Doping was why Russia was initially banned from the 2018 Olympics after a whistleblower revealed Russia’s deep-state doping program. Officials chose to allow Russia to continue participating as long as they followed strict rules. They would have to compete under the neutral name ‘Russia Olympic Committee’ and use a neutral flag, meaning they technically could not win medals under Russia’s name until the next Olympic games. Many people disagreed with Russia still being allowed to participate in the games under a different name, but nevertheless, the Olympic Committee has still allowed their involvement in the Olympics since their original ruling.

To continue allowing Russia to participate in the games is blatant hypocrisy. In the 2020 Summer Olympics, American competitor Sha’Carri Richardson was forced to miss her races for 30 days after using marijuana the week before her event due to her mother’s death at the same time. She had an opportunity to compete in a small relay after the 30 days were up but could not compete in any races she was favored to win gold in. In response to Valieva’s drug scandal, she tweeted, outraged, and wanted to know the difference between her drug use, which would not have conflicted with her event, with the figure skaters’ use of her drugs during her event, stating the only difference was she was a young black woman.

**LISTED ENTRIES:**
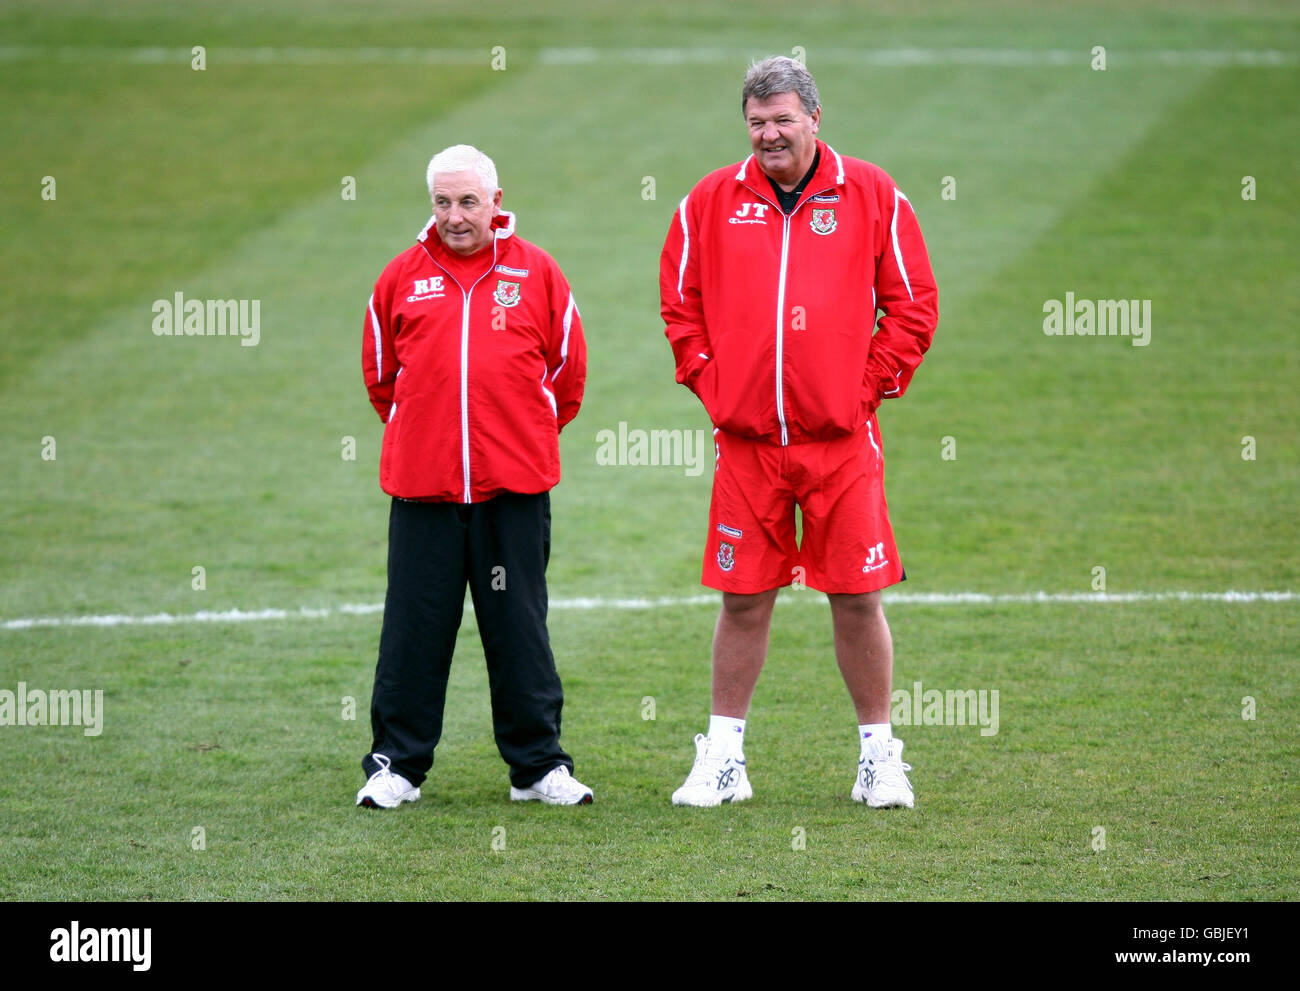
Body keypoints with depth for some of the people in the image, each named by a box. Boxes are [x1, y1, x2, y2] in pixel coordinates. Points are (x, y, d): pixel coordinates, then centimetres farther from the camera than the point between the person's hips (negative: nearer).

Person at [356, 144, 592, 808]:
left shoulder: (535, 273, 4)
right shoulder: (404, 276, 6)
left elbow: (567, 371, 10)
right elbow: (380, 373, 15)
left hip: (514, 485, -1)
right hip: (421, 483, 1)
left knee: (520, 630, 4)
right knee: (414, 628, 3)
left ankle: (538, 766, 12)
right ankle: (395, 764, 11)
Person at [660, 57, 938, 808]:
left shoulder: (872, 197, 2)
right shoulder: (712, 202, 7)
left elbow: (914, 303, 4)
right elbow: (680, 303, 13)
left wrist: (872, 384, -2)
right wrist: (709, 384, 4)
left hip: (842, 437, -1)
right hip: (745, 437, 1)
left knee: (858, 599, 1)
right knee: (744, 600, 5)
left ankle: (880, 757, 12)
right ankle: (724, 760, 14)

**COMPLETE THE FOLLOWING:**
**A.** Do the following statements agree with the text on Russia and Olympic doping? For each, answer yes or no and quote the words of the text that decide it. (i) Russia had to compete under the name ‘Russia Olympic Committee’. (ii) Sha’Carri Richardson was forced to miss her races for 60 days. (iii) Richardson was able to compete in the races she was favored to win gold in.
**B.** Return, unchanged, the part of the records that opens with the line containing "right hip: (745, 437, 1)" and closes with the last line of the records.

**ANSWER LIST:**
**A.**
(i) Yes: "They would have to compete under the neutral name ‘Russia Olympic Committee’ and use a neutral flag"
(ii) No: "was forced to miss her races for 30 days"
(iii) No: "could not compete in any races she was favored to win gold in"

**B.**
right hip: (745, 437, 1)
left knee: (858, 599, 1)
right knee: (744, 600, 5)
left ankle: (880, 757, 12)
right ankle: (724, 760, 14)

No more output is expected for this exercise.